Your thoughts would be approeciated.
Mark

Lee Schierer
02-26-2021, 10:11 PM
I'm 71, don't tell anyone...The problem with Craftsman radial arm saws (and most others) is accuracy and repeatablity. The reason you see cuts at angles in the tables is that for cleaner cuts you need to bury the teeth a little bit into the wood table. The same is true for rip cuts. The stops for angles aren't precise. Swinging from left to right to make a picture frame will be a frustrating experience. Height adjustment isn't smooth going down. The saw throws sawdust everywhere. You get a lot of blade noise with some blades. The size of the table and length of the arm limit your cuts to their range. Sectioning a sheet of plywood on a RAS is not easy due to the work height and limited range from the fence. Some of the saws have very poor blade guards, hence the recall by Sears. Mine has the improved blade guard, but it is a pain whenever you want to change blades.

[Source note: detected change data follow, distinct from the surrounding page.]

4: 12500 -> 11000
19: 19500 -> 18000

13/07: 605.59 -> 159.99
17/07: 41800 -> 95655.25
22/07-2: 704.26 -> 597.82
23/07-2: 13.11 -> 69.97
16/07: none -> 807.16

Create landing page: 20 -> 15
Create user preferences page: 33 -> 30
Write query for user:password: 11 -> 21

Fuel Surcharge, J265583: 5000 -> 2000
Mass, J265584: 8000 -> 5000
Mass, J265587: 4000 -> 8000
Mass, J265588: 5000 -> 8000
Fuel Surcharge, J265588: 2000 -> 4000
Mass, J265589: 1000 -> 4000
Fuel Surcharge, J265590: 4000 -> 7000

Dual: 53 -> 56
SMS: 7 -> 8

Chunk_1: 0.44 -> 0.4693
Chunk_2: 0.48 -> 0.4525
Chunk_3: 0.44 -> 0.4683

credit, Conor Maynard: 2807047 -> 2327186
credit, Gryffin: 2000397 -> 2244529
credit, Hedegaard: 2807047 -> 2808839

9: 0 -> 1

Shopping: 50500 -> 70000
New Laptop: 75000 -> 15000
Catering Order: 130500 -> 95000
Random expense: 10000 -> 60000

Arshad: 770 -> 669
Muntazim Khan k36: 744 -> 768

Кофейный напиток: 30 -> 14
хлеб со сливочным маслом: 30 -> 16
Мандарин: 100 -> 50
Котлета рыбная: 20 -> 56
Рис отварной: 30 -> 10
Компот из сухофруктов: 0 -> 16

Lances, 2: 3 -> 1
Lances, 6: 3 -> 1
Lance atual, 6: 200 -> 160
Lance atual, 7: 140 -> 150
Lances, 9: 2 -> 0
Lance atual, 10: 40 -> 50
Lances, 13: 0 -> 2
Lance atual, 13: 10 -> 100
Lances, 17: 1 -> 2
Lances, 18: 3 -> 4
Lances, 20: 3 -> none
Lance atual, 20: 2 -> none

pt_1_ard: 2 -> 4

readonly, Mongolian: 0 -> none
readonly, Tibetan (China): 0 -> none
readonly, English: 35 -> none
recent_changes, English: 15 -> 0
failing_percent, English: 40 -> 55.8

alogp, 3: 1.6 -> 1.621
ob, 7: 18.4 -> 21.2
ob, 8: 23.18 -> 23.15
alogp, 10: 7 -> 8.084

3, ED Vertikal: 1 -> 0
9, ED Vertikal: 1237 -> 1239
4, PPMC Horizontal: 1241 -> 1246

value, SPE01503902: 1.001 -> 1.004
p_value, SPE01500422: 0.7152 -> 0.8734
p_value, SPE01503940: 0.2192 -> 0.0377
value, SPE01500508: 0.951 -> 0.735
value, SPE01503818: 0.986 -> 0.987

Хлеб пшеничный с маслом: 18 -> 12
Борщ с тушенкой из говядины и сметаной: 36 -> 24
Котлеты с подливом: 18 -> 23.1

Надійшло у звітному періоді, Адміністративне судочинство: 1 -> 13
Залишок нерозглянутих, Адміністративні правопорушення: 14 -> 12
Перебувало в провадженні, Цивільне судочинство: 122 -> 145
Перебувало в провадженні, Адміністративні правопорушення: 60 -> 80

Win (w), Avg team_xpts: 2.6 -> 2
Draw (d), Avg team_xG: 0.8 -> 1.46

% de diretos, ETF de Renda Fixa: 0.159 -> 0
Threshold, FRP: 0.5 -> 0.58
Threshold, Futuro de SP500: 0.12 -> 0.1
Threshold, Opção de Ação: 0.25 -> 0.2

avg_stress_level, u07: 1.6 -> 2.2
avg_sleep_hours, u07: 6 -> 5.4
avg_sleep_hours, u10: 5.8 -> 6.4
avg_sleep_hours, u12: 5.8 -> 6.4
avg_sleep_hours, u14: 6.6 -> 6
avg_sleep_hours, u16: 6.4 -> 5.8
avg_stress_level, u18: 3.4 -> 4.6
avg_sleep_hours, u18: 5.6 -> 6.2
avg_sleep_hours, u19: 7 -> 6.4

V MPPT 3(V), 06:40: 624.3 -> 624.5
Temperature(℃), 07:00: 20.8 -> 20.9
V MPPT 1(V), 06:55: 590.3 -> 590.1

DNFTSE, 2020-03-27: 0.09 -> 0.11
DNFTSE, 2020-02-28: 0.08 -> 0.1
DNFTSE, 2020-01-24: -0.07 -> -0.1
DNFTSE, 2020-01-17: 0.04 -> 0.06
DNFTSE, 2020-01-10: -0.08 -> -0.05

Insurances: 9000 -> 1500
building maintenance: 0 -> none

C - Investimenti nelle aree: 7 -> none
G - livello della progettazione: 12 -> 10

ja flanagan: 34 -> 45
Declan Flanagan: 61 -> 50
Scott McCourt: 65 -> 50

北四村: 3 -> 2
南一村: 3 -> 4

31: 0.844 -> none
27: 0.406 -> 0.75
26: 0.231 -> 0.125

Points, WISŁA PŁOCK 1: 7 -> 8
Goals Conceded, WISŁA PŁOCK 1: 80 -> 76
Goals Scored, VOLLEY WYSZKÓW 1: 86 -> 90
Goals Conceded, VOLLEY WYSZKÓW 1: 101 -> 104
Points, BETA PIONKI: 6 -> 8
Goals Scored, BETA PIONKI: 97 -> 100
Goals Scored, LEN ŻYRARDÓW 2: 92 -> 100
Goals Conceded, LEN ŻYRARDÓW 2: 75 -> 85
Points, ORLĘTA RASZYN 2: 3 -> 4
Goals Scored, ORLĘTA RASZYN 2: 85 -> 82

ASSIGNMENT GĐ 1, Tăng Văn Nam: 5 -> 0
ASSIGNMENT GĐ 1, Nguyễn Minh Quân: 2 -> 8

Oh, yes, I almost forgot you should use negative hook angle blades on a RAS to reduce the self feeding.

Yes you need to replace the fence periodically as well as the table.

A table saw is a far better tool for nearly all cuts.

Lisa Starr
02-27-2021, 5:54 AM
If you don't mind spending some time building the rails, look at the VSCT (very super cool tools) fence. You would be able to utilize the existing mounting holes in the saw and it makes a very nice, accurate fence when you're finished. They have videos available that cover the rail fabrications etc.

Curt Harms
02-27-2021, 8:37 AM
I don't think anyone has suggested this - and it's free. Remove the belt from the motor and turn the motor on. If there's still vibration it's either the motor or pulley. If no vibration, put the belt back on, remove the blade nut and washer. Turn it on. If no vibration it's the blade nut or washer. It there' still vibration it's probably bearings or arbor. Some of the pulleys on contractors saws aren't the best quality and can be out of balance. I had to replace a pulley on a drill press and ordered a machined cast iron pulley from Amazon. Replacing the stepped cast pulley with a single sheave machined pulley made a HUGE difference in the level of vibration. I was replacing the original 5 step pulley with a 3 phase motor and VFD so still (continuous) variable speed.

Mark Mrsa
02-27-2021, 12:31 PM
Lee, again thanks for your experienced advice! I plan on using the RAS for cross cuts predominately and possibly angled cuts.
Mark

Mark Mrsa
02-27-2021, 12:34 PM
Lisa, Thanksfor the recommendation. To confirm, with this brand of fence system there is no need to make additional holes into the table sides of the Craftsman 10" contractors table saw model no. 113?
Mark

Mark Mrsa
02-27-2021, 12:42 PM
Curt, thanks for the advice. Please explain further about the pulleys you've updated. What is a single sheave pulley? I found a tool site, in-line Industries that sells after market pulleys, along with
amazon. I want to make sure I buy the appropriate replacements. I also don't know what a 5 step pully is?
I have the original motor and will upgrade if the bearings are deteriorating? What is a VFD? I didn't realize there are variable speed motors for table saws.
Your feedback would be appreciated.
Mark

Lisa Starr
02-27-2021, 12:51 PM
Mark, with the VSCT fence you build your own rails and they can mount wherever the old fence mounted.